Sean scrutinized his sister. “Rose? What the hell are you talking about?”
“I’m throttling you first. In the meantime—” She smiled, although her eyes were still fiery. “Dominique’s buttercream frosting awaits.”
She headed for the kitchen. Ranger stayed put in the hall. Sean stepped over him and went into the mudroom. He wasn’t going near Rose and her friends and the cupcake decorating.
Devin was coming in from the back with a duffel bag he’d borrowed from Elijah. He looked nervous as well as excited.
Sean didn’t blame him.
It wasn’t easy to think about leaving Hannah behind in Black Falls.
Hannah dipped a finger into the buttercream frosting heaped atop her chocolate cupcake. She knew that Dominique, Beth and Rose weren’t there decorating cupcakes because of the café.
They were there because her brothers were leaving in the morning.
Rose sat on a high stool at the worktable, a tiny jar of sparkling silver stars in hand. “I love the smell of baking cakes,” she said happily, then turned to Hannah, her Cameron blue eyes serious. “Sean can be a heel, you know.”
Beth set a cookie tray in the stainless-steel sink. “Pardon me for saying so, but it’s true. He owns property in town, but that doesn’t mean he ever plans to come back here to live.”
Hannah licked the frosting off her finger, aware of her friends’ scrutiny. “No worries, my friends.
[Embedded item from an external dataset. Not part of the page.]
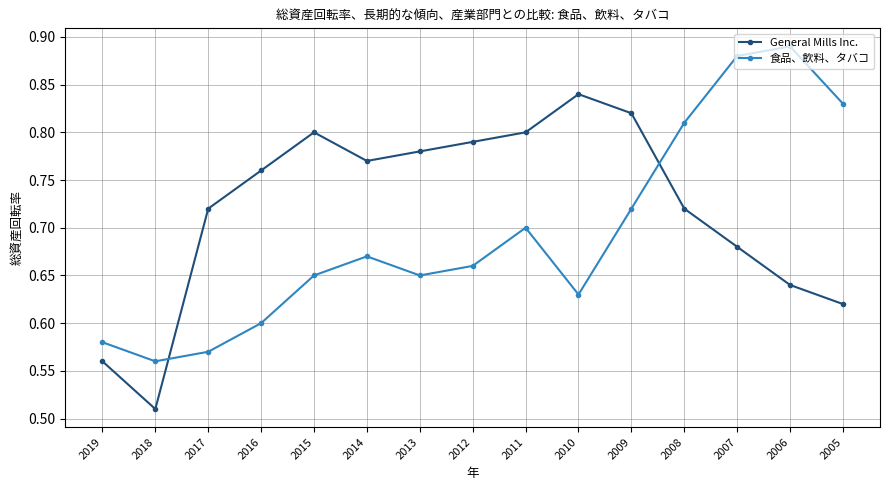

At which label does 食品、飲料、タバコ reach its minimum?

2018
There’s nothing between Sean and me.”
“Ha,” Beth said.
“Okay, maybe a momentary thing because we were in a dark cellar and covered in cobwebs.”
Dominique raised her dark eyebrows. “Cobwebs?”
“He
is
cute,” Beth said.
“All the Cameron men are dreamy,” Dominique added, as only she could.
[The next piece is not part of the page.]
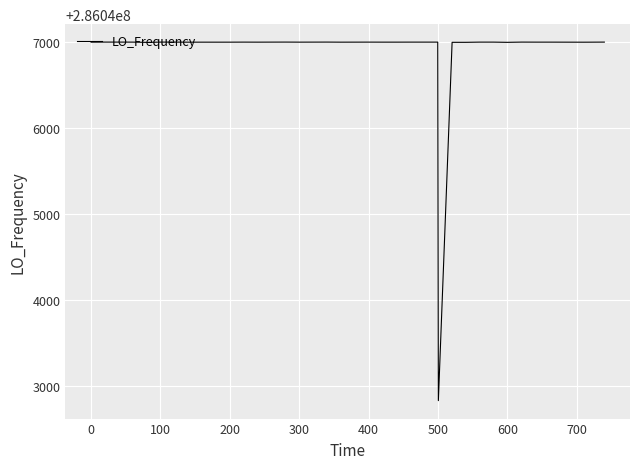

What is the maximum value shown in the chart?

286047001.2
Rose groaned. “Cute? Dreamy? Try tripping over their size-twelve shoes at the bottom of the stairs.”
“Try coming between them and something they want,” Beth added.
“Or hurting one of their own,” Hannah said.
Rose averted her eyes. She looked agonized, but Hannah said nothing, although she was more and more certain her friend was fighting off the aftereffects of a failed love affair on the road. There’d been hints, but Hannah knew Rose well enough to be cautious about confronting her. Rose was very private and naturally solitary, and she was still angry and grief-stricken over her father’s death.